---------- EXERCISE DATA ----------

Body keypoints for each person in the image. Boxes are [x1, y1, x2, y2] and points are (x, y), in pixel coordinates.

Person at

----------
---------- EXERCISE DATA ----------

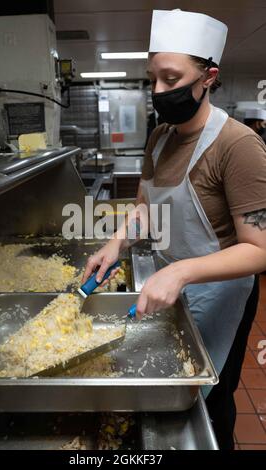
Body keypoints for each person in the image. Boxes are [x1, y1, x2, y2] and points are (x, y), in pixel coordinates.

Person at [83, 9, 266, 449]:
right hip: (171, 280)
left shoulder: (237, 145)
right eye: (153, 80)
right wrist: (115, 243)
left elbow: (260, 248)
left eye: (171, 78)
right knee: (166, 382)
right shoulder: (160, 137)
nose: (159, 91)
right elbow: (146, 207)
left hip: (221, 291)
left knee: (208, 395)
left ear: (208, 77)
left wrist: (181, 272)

----------

BRIEF: Out of the listing above, reproduce exactly the lines from the one with "left eye: (171, 78)" up to and including the one with "left wrist: (181, 272)".

REPLY:
left eye: (171, 78)
right knee: (166, 382)
right shoulder: (160, 137)
nose: (159, 91)
right elbow: (146, 207)
left hip: (221, 291)
left knee: (208, 395)
left ear: (208, 77)
left wrist: (181, 272)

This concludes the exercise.